Though David Bowie was undeniably a singular artist, cutting a path many have since followed, he wasn’t inspirationless. There were several musicians who influenced his sound, characters that inspired his looks, but when it came to his philosophy, he turned to one of the greats. 

People love to describe Bowie as an alien who appeared from nowhere. That’s the thing; he was seen as the man who fell to earth, as if the artist was this completely isolated phenomenon, too otherworldly to be tethered to anything here.

While that’s a nice story and a powerful reputation, it was not quite truthful. Bowie was a Brixton boy. If it hadn’t been for the inspiration he was surrounded by or spent his youth discovering, the world likely would never have known his name. He never would have become David Bowie. He’d simply be David Jones, and maybe he’d have been a waiter or an office worker like his parents.

But luckily, that didn’t happen. Luckily, his brother introduced him to jazz, and his father kept bringing home 45s to play in the house, introducing him to the sounds of Little Richard and Elvis. Luckily, he was surrounded by people contemplating things like Buddhism, beat poetry, the occult, and more. He might have gone on to mix all these influences into something uniquely his, but the world is incredibly lucky that at the start, Bowie was inspired by so much and connected to so many interesting things and people.

All of that led him to what came to be his philosophy, as it steered him to Salvador Dalí, the iconic surrealist. I barely even need much more for it to be clear how much Dalí inspired Bowie. The two seemed to operate on the same plane, as even something like Bowie’s ‘Ashes to Ashes’ video somewhat looks like a woozy, colourful Dalí piece.

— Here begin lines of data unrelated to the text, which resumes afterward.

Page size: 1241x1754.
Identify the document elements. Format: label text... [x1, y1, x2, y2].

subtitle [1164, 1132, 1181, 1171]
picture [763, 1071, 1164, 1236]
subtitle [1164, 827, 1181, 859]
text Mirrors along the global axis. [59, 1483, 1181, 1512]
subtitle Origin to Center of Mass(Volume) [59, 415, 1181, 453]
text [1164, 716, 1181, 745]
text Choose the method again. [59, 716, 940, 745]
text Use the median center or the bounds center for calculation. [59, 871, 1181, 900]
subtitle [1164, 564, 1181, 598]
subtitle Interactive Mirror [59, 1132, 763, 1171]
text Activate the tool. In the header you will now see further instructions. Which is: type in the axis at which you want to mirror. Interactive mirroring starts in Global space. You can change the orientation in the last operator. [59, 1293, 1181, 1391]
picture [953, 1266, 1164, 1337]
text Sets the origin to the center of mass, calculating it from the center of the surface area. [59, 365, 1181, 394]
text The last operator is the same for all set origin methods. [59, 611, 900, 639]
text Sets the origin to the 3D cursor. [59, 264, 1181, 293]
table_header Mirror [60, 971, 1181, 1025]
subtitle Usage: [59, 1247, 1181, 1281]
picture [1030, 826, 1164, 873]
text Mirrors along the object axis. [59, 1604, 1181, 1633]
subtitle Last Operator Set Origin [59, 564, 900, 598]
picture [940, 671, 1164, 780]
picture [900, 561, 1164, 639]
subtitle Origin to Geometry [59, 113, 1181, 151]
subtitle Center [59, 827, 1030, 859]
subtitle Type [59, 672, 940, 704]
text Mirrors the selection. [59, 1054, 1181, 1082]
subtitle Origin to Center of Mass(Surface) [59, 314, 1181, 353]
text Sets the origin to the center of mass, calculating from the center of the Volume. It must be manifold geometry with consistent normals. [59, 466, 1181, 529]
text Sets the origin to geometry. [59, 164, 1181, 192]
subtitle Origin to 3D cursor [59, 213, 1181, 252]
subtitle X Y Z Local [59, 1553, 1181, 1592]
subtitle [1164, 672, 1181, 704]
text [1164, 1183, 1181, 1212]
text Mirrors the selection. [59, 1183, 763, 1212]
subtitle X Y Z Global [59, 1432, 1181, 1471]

It was less about the artist’s style and more about his mindset, or the way Dalí’s open-to-interpretation surrealism forced Bowie to contemplate how different people engage with different things. Inspiration isn’t as simple as merely being shown something, as each person reads, hears, or sees an artwork differently. “Dalí is a prime mover. He would paint something, and the way it would be received by the majority would be totally different from the way he put it out,” Bowie once said on that point.

It’s an idea could lead back to that singularity mindset, claiming that if each person sees something different, each person is alone in their influences even if they’d all seen the same things. But Dalí’s influence said otherwise.

“There’s another thing that Dalí once said: ‘anything which does not follow tradition is plagiarism’, which I understand inasmuch as one should follow tradition, and then digress from it when one has made a thorough study of it,” Bowie said, laying out the philosophy he’d taken from him.

Really, he’d taken it from Dalí, who took it from Eugenio d’Ors, a Spanish philosopher and critic. But the point still remains. While the idea that tradition is the only pure form feels complex, there’s also truth to it, and truth to Bowie’s idea that to bend the rules, you must first understand the foundation. He definitely did that when considering his youthful influences and the way he built from there, shown perfectly in his covers of classic songs or other artists, taking their foundation, honouring the tradition and then making it his own—both plagiarising and not at all.

So, in that way, no great artist ever could be an island. No one could or ever should be truly singular, as the greats remind us that everything comes back to the earliest pioneers, and you can only become one yourself if you understand them first.